This is based on a situation in a mystery novel. In the novel a lawyer receives an envelope addressed to him by a client, in the client's handwriting, which the lawyer knows well. But the letter inside is not addressed to the lawyer, or indeed to anyone. Enclosed are sheets of paper with a watermark of the sort used in printing paper money, strongly suggesting a counterfeiting operation. The unaddressed and unsigned note is consistent with the idea of a counterfeiting operation. The note is also in the client's distinctive handwriting.
The lawyer assumes that the contents of the envelope were placed there by a mistake of the client, and were intended to be sent to a confederate of the client in this illegal scheme. He further assumes that a letter intended for the lawyer was sent to the confederate.
The lawyer had not previously known or suspected that the client was engaged in forgery or any unlawful activity.
The lawyer decides to treat this as a confidential and privileged matter. But the narrator remarks that he is obviously wrong to do so. One passage reads:
The obvious inference was that the letter which had come to Penfield [the lawyer] contained incriminating matter. That would explain everything. For if Penfield had thus stumbled on evidence of a crime, either committed or contemplated, he would have to choose between denouncing the criminal or keeping the matter to himself. But he was not entitled to keep it to himself; for, other considerations apart, this was not properly a client's secret. It had not been communicated to him: he had discovered it by accident. He was therefore not bound to secrecy, and he could not, consequently, claim a lawyer's privilege. In short, if he had discovered a crime and chose to suppress his discovery, he was, in effect, an accessory, before or after the fact, as the case might be; and he would necessarily keep the secret because he would not dare to divulge it.

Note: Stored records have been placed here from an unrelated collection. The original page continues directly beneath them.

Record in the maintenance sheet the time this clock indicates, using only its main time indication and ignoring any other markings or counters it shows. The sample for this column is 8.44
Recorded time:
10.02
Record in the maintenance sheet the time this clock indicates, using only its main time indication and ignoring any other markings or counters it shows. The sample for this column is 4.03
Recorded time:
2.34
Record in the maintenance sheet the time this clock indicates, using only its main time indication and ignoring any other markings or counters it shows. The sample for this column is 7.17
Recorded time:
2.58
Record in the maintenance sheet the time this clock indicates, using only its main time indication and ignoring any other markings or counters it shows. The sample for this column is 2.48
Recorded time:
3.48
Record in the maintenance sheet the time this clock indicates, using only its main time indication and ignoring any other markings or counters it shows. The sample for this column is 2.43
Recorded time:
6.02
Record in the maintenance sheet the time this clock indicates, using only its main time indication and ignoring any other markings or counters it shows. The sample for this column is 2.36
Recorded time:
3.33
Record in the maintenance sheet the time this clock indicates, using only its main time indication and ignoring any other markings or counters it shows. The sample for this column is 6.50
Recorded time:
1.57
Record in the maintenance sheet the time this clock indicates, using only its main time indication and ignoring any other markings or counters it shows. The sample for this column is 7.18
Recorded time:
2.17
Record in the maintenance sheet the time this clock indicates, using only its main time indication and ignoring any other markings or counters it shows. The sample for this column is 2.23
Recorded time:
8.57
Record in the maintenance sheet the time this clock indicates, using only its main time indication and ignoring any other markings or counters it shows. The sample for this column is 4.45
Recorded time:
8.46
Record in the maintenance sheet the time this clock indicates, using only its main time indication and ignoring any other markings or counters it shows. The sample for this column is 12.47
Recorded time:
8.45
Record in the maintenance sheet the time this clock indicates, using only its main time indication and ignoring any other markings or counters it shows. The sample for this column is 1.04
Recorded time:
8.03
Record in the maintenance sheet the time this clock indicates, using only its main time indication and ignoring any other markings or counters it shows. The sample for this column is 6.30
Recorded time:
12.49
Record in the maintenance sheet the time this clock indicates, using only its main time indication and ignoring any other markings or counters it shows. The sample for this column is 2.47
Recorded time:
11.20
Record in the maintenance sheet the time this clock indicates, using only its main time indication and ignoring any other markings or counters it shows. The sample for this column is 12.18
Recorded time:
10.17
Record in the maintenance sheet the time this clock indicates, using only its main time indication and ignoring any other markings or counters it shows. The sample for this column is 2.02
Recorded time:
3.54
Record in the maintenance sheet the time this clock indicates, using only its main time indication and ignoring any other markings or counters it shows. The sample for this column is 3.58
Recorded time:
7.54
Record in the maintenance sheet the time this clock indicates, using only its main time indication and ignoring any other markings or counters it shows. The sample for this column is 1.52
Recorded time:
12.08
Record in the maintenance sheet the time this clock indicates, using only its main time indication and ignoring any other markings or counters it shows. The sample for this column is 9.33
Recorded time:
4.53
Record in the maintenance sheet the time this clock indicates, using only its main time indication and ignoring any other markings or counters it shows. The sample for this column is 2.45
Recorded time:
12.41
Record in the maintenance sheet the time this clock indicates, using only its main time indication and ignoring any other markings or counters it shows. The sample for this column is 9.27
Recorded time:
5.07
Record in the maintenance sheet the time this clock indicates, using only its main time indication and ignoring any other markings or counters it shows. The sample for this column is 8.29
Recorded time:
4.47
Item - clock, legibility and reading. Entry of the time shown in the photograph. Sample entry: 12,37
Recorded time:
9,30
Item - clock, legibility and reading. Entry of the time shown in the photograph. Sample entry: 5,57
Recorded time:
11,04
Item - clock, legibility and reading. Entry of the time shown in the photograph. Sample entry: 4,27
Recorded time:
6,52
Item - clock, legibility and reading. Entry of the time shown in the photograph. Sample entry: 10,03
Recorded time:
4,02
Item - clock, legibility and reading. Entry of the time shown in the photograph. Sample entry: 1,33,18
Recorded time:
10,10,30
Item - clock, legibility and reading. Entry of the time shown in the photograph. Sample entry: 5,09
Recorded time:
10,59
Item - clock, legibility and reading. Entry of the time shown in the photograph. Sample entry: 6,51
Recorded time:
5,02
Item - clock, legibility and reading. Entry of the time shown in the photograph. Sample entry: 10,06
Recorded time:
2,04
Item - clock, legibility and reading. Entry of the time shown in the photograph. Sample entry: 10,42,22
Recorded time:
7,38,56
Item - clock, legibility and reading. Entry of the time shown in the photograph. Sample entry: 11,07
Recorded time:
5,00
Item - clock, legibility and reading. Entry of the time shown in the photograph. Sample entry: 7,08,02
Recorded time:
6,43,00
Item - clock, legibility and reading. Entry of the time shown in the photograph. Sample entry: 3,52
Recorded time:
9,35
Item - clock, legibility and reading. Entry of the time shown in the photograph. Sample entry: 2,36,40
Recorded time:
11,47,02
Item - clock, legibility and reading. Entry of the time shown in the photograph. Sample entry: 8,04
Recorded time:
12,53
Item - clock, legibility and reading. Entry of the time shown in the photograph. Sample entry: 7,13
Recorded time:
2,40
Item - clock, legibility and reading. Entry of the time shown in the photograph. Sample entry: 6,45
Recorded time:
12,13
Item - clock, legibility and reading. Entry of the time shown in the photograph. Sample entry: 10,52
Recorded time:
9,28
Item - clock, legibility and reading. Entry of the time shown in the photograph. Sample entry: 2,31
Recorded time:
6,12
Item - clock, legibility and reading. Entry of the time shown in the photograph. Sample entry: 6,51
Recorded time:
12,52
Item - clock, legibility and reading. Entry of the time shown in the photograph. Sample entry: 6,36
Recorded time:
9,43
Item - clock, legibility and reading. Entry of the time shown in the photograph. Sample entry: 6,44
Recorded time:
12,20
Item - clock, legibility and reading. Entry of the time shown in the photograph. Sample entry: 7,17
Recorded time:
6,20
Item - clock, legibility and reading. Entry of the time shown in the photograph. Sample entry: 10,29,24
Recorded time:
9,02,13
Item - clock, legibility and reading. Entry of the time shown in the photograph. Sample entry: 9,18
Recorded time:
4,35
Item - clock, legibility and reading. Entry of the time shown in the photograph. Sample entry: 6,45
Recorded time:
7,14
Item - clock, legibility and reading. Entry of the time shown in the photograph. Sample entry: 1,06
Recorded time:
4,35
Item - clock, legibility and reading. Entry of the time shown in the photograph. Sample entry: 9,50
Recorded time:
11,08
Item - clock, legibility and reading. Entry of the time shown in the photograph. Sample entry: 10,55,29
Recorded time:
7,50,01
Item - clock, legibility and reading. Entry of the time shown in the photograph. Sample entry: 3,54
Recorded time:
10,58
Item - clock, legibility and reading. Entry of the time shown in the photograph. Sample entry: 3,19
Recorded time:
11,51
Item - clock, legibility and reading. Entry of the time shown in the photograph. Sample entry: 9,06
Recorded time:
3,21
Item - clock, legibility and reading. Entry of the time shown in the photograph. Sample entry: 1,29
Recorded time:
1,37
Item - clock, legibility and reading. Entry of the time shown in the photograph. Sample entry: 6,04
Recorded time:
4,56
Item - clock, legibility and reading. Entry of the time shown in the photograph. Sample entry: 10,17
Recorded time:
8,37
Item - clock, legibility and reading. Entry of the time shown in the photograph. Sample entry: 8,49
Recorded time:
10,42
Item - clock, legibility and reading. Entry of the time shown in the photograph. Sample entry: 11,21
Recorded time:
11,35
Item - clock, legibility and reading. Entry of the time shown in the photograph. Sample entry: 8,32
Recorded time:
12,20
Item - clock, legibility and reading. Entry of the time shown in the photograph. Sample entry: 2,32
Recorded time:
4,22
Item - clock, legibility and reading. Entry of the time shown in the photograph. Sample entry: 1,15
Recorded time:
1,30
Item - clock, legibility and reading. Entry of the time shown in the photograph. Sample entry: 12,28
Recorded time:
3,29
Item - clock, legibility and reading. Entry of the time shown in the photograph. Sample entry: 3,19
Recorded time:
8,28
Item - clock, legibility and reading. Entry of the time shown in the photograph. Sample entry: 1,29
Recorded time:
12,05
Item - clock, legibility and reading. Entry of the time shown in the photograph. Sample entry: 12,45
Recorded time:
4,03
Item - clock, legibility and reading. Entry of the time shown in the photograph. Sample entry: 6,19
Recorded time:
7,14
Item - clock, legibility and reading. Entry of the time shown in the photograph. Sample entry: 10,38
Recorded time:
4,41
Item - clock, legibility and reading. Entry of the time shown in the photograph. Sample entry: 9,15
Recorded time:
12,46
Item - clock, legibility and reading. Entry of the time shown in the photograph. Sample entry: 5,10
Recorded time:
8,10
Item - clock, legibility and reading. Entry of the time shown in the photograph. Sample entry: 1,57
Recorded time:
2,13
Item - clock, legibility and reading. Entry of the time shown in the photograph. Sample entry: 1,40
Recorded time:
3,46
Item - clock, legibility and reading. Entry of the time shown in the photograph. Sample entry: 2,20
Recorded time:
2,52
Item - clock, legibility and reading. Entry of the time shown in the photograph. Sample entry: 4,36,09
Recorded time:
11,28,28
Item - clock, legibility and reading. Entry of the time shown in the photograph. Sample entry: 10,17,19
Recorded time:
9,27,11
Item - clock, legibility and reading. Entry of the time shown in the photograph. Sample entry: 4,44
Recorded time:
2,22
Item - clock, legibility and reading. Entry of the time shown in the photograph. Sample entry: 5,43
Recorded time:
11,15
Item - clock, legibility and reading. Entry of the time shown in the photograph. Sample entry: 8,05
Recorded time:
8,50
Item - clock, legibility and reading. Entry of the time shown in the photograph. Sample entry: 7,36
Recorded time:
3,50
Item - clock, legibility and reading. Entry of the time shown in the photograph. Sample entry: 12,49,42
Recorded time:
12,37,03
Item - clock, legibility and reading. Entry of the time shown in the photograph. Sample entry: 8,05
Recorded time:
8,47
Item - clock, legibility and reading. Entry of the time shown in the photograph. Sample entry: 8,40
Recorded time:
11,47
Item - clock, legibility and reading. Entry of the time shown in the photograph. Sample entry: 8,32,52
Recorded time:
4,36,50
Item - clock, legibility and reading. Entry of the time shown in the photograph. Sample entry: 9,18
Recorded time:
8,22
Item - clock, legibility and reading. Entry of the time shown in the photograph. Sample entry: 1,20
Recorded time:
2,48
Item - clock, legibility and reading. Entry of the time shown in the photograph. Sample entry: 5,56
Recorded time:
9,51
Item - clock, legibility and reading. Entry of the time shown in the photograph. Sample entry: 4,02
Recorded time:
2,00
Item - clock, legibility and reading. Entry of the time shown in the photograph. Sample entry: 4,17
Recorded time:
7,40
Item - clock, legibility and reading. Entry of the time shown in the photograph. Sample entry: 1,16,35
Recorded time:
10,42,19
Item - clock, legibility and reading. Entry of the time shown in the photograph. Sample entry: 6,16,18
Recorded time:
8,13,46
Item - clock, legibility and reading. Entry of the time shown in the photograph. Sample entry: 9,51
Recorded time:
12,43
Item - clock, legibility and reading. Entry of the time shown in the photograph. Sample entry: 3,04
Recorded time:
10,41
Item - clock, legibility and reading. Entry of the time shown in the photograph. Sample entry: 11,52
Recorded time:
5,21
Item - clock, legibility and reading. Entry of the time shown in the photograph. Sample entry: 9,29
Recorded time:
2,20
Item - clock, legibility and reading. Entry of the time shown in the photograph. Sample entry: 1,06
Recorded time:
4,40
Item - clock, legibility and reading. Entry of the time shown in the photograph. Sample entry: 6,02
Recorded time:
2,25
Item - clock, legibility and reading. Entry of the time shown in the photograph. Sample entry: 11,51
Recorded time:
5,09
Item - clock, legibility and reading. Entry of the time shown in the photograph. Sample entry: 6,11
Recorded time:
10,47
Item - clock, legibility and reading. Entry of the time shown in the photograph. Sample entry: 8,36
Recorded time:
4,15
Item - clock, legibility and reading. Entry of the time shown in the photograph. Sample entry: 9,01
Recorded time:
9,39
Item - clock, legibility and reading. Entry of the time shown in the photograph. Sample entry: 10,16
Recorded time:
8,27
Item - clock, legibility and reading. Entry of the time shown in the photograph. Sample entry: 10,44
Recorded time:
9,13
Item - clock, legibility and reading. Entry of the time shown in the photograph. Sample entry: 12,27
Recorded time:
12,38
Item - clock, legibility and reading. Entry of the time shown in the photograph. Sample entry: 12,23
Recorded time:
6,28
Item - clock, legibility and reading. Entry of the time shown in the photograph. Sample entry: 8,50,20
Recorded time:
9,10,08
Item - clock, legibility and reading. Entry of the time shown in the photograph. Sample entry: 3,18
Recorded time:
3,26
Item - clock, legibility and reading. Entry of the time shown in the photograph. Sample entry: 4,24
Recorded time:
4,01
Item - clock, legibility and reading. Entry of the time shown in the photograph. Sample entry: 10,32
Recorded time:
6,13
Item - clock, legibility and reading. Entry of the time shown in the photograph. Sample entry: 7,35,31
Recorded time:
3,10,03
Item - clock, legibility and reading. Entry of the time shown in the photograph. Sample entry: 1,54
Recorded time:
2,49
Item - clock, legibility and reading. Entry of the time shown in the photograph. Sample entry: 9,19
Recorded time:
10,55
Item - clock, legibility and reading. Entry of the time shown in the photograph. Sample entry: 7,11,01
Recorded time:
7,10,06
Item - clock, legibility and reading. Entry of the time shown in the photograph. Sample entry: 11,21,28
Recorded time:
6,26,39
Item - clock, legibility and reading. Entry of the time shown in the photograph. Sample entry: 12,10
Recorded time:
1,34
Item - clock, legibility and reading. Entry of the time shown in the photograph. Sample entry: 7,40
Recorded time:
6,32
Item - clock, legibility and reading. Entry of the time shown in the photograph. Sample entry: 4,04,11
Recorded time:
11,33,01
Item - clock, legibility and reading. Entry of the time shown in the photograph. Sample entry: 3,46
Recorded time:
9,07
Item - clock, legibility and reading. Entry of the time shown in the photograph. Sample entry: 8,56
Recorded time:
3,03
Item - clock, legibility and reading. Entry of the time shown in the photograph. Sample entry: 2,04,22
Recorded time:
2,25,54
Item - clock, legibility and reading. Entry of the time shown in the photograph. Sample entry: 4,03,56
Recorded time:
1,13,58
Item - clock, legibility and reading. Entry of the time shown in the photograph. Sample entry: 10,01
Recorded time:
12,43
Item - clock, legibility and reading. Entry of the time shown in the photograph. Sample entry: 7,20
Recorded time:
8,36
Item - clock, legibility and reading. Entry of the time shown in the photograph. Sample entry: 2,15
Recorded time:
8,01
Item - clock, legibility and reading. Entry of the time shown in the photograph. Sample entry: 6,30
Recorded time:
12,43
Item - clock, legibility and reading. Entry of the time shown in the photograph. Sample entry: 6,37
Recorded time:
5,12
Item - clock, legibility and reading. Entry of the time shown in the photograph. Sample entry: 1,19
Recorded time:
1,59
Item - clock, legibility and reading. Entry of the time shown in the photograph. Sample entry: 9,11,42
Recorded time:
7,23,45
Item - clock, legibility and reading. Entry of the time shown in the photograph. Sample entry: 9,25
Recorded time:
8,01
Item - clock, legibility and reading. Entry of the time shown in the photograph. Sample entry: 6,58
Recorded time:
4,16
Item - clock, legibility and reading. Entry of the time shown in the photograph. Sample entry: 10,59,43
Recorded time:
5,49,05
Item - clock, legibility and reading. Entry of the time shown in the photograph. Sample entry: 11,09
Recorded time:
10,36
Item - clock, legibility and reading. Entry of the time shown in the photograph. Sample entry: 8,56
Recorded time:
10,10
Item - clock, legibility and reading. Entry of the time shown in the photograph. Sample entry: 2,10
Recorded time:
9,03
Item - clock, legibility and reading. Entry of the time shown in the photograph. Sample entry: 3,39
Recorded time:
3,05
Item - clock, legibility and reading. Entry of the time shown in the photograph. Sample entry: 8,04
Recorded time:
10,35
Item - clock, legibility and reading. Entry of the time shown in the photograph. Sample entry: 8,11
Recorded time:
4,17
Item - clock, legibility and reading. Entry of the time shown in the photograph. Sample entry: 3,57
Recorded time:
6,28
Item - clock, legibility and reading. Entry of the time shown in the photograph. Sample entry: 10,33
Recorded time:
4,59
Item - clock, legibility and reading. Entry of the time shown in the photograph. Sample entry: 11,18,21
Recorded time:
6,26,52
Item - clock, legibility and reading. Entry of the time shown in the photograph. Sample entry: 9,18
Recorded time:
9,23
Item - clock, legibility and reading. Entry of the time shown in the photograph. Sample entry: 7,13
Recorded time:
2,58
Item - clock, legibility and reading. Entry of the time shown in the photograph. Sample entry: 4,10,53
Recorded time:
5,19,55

(Source: Chapter IV of The Shadow of the Wolf by R. Austin Freeman, first published in 1925, and now out of copyright. Freeman died in 1943. See http://gutenberg.net.au/ebooks05/0500491h.html)
The novel is set in England, roughly in 1925.
My question is, would the contents of the envelope be considered privileged? Would the lawyer be required to divulge it if asked by the police or in a court? Would he be required to report the matter to the police on his own? What difference, if any does it make that the client apparently did not intend to send these contents to the lawyer? Are the answers different in 1925 England, 1925 US (say New York) 2020 England, or 2020 New York?
I know that a lawyer cannot regard as privileged advice on how to commit a crime, or plans for a future crime. I understand that a statement by a client that the client has committed a crime in the past is privileged. But what about this sort of unintended disclosure by the client?